* EXERCISE DESCRIPTION *
In the entries that follow, the first line to write out is the one containing "السياحة والفندقة", and the last is the one containing "Отапливаемая площадь". Reproduce that stretch exactly, with nothing before or after it.

*** DATA EXCERPTS

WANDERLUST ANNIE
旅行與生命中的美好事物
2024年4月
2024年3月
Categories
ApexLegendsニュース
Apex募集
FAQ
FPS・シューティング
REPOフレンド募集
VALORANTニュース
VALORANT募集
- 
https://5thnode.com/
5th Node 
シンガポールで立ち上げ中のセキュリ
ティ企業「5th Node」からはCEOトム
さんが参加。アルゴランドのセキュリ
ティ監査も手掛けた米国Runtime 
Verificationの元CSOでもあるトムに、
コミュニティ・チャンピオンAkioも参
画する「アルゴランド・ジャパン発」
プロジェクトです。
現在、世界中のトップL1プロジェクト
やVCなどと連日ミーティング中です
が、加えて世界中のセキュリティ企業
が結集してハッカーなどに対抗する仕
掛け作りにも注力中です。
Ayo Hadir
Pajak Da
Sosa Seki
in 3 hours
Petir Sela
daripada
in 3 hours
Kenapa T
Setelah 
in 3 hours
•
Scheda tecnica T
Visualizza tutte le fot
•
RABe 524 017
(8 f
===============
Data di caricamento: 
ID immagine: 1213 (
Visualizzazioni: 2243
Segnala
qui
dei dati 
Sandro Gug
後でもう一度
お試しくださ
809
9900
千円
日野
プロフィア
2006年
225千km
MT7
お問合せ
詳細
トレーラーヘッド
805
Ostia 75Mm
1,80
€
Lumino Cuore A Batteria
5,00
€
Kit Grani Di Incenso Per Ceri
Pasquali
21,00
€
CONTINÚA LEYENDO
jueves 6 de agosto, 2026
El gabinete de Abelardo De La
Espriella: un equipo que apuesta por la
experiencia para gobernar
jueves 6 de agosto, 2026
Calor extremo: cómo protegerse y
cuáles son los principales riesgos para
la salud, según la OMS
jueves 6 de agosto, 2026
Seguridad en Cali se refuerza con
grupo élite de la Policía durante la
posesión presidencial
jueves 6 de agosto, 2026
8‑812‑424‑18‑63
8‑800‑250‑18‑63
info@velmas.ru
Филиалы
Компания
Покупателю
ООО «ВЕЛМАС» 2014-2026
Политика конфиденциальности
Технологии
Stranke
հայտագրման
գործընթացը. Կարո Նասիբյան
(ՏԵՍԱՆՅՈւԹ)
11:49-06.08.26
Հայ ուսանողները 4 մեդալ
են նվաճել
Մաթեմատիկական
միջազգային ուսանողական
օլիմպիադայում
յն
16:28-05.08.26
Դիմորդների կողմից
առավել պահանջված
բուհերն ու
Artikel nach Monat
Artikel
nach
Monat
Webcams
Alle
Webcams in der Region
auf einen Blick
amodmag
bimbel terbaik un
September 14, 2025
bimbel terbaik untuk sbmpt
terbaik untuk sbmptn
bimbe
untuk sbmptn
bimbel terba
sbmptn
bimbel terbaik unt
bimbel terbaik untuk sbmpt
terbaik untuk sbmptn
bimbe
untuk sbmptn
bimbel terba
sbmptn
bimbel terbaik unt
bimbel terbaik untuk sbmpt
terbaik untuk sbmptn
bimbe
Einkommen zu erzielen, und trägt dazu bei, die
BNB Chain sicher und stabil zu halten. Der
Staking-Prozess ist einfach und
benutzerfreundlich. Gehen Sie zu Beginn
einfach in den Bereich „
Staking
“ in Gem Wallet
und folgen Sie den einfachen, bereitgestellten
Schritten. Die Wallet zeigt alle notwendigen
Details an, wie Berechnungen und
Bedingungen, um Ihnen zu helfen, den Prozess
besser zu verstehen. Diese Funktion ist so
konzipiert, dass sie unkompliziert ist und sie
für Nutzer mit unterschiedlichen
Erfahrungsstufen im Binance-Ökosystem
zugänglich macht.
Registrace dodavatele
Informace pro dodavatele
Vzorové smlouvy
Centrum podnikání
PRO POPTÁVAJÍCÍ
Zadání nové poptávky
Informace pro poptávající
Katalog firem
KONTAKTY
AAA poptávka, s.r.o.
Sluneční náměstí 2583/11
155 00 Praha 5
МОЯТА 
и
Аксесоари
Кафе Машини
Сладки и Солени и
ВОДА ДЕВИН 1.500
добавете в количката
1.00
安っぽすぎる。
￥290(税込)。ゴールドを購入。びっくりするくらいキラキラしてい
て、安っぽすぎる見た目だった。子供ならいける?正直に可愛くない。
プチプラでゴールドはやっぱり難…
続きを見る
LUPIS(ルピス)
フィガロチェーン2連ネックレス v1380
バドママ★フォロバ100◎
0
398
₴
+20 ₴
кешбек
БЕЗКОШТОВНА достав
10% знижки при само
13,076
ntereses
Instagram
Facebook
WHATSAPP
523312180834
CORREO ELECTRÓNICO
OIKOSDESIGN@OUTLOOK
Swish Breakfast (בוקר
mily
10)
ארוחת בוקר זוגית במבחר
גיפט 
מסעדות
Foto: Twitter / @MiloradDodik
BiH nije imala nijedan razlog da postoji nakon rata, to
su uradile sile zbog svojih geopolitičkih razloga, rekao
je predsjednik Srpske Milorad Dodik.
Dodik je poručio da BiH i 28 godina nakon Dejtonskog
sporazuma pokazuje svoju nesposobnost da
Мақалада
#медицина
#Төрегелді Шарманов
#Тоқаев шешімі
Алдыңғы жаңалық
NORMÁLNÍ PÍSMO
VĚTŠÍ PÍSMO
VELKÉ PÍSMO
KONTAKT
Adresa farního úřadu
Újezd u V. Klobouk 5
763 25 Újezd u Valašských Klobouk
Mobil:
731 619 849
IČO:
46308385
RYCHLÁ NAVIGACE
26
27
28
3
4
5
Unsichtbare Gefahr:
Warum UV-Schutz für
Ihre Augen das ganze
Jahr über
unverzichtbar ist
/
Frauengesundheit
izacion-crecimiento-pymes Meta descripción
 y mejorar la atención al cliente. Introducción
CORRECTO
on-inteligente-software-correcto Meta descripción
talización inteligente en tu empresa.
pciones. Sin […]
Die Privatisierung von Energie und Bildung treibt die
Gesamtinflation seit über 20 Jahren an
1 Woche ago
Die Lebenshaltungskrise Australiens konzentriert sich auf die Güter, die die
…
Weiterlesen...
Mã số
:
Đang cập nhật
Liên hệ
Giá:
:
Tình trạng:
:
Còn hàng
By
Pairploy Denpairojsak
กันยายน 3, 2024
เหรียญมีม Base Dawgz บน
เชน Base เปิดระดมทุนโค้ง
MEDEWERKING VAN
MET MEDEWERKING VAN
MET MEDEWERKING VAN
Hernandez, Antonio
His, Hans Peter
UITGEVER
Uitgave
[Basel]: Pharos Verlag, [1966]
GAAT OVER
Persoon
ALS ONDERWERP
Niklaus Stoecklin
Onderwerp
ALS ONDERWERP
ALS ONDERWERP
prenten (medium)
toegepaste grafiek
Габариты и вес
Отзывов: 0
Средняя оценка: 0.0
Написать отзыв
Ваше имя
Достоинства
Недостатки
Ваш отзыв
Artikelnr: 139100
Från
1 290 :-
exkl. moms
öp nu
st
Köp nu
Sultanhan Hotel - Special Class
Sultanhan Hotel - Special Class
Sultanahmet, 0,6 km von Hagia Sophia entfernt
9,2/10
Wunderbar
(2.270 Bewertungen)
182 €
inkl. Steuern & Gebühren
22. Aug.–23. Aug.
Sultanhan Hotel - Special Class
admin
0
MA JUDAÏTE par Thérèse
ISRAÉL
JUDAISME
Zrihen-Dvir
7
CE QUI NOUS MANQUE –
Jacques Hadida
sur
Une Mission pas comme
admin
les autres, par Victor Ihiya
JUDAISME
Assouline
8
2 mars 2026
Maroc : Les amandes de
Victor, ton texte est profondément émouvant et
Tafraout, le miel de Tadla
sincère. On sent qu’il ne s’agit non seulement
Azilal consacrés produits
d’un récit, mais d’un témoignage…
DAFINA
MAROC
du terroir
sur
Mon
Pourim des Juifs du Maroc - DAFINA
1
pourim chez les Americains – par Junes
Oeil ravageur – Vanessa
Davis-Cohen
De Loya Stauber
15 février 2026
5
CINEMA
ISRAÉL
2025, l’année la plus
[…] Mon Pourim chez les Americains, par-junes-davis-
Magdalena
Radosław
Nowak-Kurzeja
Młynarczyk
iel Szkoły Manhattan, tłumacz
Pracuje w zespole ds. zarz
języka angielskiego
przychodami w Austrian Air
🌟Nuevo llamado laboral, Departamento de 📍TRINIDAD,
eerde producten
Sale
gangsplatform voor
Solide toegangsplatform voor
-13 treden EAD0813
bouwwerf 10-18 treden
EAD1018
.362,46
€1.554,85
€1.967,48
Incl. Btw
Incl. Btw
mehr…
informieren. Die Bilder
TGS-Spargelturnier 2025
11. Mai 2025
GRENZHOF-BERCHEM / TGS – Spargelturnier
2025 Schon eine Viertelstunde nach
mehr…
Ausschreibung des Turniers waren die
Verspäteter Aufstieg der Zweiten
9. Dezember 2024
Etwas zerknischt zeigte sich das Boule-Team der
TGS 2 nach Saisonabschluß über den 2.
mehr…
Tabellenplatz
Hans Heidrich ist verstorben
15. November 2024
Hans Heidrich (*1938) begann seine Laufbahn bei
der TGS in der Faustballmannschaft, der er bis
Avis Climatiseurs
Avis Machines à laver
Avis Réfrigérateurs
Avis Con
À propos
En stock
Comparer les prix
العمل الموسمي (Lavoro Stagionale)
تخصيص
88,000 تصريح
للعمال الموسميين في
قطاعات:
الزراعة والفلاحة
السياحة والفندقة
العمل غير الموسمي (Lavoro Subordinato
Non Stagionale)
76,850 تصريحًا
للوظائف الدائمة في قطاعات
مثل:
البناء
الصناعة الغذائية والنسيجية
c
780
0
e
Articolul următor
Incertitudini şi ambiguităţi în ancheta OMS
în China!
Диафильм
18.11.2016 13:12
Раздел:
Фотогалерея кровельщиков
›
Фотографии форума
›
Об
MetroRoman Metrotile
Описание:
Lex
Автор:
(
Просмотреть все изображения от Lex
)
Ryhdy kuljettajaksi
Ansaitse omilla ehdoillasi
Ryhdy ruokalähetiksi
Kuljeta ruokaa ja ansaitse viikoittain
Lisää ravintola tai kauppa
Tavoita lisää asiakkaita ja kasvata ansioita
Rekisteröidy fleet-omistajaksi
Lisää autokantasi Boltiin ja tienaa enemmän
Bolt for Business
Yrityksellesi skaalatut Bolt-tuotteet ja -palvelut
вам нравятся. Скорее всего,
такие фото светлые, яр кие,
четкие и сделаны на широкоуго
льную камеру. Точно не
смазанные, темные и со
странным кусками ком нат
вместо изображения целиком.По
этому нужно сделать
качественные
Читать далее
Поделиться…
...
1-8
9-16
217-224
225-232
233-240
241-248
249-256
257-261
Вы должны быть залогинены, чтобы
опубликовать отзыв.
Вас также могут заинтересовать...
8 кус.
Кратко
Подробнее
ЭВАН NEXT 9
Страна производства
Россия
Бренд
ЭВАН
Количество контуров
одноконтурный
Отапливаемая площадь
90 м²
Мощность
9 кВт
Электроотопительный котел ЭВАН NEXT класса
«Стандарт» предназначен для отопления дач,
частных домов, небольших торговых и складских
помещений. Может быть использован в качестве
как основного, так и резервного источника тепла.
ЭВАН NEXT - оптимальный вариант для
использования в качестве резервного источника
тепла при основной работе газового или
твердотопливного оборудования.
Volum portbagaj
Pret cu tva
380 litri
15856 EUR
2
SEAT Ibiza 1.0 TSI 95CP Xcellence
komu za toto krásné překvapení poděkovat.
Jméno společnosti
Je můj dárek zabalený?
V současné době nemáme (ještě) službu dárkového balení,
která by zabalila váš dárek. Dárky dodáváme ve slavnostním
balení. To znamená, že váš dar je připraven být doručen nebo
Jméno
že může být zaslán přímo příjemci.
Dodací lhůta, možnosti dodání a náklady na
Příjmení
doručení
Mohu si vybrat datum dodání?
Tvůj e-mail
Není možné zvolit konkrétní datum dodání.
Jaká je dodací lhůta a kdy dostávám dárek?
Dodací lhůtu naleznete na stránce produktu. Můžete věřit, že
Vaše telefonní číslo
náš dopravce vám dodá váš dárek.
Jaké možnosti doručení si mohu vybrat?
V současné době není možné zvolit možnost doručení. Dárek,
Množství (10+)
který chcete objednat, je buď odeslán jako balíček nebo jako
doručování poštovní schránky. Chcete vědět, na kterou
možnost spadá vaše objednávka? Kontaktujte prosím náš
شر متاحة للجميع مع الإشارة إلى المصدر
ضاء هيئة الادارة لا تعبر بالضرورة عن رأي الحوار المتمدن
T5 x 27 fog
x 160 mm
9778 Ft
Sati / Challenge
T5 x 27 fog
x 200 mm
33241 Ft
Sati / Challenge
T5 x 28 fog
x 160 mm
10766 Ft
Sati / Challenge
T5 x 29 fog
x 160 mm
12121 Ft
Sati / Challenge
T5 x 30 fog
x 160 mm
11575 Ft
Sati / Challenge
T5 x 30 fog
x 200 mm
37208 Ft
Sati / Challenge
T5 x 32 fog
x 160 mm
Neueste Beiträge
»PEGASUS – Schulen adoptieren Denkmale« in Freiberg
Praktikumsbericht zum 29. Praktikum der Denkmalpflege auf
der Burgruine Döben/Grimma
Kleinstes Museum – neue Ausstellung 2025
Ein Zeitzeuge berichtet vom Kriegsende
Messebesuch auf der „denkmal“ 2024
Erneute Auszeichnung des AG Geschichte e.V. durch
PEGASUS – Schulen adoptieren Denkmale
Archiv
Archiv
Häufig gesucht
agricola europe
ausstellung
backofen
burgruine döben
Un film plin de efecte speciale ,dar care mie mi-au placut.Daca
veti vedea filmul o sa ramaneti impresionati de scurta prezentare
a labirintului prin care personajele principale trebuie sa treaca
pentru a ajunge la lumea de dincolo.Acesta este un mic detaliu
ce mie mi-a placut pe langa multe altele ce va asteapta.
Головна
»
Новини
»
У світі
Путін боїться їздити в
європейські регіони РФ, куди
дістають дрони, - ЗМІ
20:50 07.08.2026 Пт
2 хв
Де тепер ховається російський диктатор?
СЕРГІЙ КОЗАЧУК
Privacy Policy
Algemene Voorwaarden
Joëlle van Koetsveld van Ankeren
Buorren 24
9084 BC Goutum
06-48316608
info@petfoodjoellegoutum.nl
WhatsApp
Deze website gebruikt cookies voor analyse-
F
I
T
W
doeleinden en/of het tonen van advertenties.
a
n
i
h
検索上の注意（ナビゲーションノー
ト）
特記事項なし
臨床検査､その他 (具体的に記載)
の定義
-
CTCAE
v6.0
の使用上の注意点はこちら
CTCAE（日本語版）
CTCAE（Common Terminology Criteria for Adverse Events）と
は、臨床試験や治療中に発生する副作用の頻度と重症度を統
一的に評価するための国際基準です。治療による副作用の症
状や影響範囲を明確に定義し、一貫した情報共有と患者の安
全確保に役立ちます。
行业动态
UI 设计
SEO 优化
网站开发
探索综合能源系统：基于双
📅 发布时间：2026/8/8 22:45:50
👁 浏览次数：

******

* TASK RESULT *
السياحة والفندقة
العمل غير الموسمي (Lavoro Subordinato
Non Stagionale)
76,850 تصريحًا
للوظائف الدائمة في قطاعات
مثل:
البناء
الصناعة الغذائية والنسيجية
c
780
0
e
Articolul următor
Incertitudini şi ambiguităţi în ancheta OMS
în China!
Диафильм
18.11.2016 13:12
Раздел:
Фотогалерея кровельщиков
›
Фотографии форума
›
Об
MetroRoman Metrotile
Описание:
Lex
Автор:
(
Просмотреть все изображения от Lex
)
Ryhdy kuljettajaksi
Ansaitse omilla ehdoillasi
Ryhdy ruokalähetiksi
Kuljeta ruokaa ja ansaitse viikoittain
Lisää ravintola tai kauppa
Tavoita lisää asiakkaita ja kasvata ansioita
Rekisteröidy fleet-omistajaksi
Lisää autokantasi Boltiin ja tienaa enemmän
Bolt for Business
Yrityksellesi skaalatut Bolt-tuotteet ja -palvelut
вам нравятся. Скорее всего,
такие фото светлые, яр кие,
четкие и сделаны на широкоуго
льную камеру. Точно не
смазанные, темные и со
странным кусками ком нат
вместо изображения целиком.По
этому нужно сделать
качественные
Читать далее
Поделиться…
...
1-8
9-16
217-224
225-232
233-240
241-248
249-256
257-261
Вы должны быть залогинены, чтобы
опубликовать отзыв.
Вас также могут заинтересовать...
8 кус.
Кратко
Подробнее
ЭВАН NEXT 9
Страна производства
Россия
Бренд
ЭВАН
Количество контуров
одноконтурный
Отапливаемая площадь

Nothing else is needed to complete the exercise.